Iran News

Iran in Digital Silence and Internet Blackout: A Tool for Suppression and Cover-Up

“NetBlocks” has warned about the continued internet blackout in Iran. A silence that has become a tool for suppression and concealment, preventing the world from seeing the truth.

International reports and data from internet monitors show that the widespread internet outage in Iran, which began more than thirty days ago, has become one of the longest and most severe digital blackouts in the country’s history. “NetBlocks,” the global organization monitoring internet disruptions, has reported that internet connectivity in Iran has dropped to approximately 1 percent of normal levels, with millions of citizens deprived of access to the global internet. This condition has now entered more than 720 hours, effectively isolating Iran from communication with the outside world.

This digital blackout has occurred amid widespread tensions and military conflicts, but the reality extends far beyond being merely a communication restriction tool. Internet cutoff means cutting off the flow of information, preventing independent reporting, and concealing realities in Iran.

Analysis shows that this outage not only disrupts connections to global websites and networks, but effectively blocks independent channels of information outside government control, leaving the outside world unable to accurately monitor events in Iran.

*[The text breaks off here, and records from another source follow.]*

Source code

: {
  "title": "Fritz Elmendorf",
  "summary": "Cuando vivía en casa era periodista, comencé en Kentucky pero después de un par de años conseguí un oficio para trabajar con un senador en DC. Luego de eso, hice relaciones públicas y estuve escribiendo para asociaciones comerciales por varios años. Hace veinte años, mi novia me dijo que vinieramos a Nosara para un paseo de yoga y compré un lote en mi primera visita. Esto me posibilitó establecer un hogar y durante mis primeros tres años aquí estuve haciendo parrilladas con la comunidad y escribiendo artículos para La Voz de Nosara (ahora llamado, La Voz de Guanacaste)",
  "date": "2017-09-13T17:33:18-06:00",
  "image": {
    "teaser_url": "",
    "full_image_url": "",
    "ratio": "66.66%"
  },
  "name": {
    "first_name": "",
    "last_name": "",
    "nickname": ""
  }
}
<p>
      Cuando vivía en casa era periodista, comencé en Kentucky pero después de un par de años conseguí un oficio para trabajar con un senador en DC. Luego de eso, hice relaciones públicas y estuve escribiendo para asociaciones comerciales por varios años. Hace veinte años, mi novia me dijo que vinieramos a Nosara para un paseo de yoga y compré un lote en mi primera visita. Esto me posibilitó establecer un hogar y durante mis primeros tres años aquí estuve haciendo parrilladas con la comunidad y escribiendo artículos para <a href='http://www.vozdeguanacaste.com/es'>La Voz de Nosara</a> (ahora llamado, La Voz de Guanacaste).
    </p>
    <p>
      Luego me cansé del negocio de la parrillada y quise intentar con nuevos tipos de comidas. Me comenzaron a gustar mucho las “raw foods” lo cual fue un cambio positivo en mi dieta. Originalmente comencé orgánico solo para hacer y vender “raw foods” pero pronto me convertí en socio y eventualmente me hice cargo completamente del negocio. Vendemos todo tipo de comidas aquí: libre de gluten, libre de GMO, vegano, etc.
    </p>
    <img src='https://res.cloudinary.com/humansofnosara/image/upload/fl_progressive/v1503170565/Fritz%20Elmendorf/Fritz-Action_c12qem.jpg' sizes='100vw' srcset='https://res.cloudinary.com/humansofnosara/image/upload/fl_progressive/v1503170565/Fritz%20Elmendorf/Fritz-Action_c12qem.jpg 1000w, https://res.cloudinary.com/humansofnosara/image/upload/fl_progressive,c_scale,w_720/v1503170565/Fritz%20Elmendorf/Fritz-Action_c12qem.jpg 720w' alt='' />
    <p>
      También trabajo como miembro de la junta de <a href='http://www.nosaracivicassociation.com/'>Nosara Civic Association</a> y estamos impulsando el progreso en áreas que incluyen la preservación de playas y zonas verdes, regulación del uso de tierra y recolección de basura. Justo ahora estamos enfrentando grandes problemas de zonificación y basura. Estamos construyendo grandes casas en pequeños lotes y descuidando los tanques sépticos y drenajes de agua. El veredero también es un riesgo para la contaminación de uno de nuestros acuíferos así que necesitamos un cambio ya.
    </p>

Since the blackout began, the Iranian government has strictly controlled networks and communication facilities, even attempting to restrict or suppress alternative access methods such as satellite internet terminals—an action that amounts to an effort to shut down every avenue of communication between the Iranian people and the outside world.

Independent reports also indicate that some of these restrictions have extended to imprisonment and severe punishments, such that using satellite internet equipment can carry serious dangers.

Digital rights observers and information freedom advocates say that such widespread and prolonged internet cutoffs not only violate fundamental rights to freedom of speech and access to information, but also allow the government to conceal violent crimes, widespread suppression, and even massacres under media silence.

This situation, particularly given ongoing domestic protests and numerous reports of violent incidents being published, clearly demonstrates that internet cutoffs are a tool for silencing the people’s voice and keeping realities hidden from the world’s view.

Based on assessments, such an approach is not limited merely to blocking websites, but includes systems that restrict access to the global network only to a “whitelist” of government-approved websites, while the rest of the population remains completely information-isolated.

Ultimately, the criticism is that the Islamic Republic of Iran has not only cut off digital communications and denied information freedom, but has also prevented the disclosure of truths about what is happening in Iran. This has made it impossible for global public opinion, media organizations, and international institutions to accurately report field realities, instead publishing only incomplete or speculative reports—a situation that can contribute to the continuation of violence and human rights violations in Iran without sufficient accountability.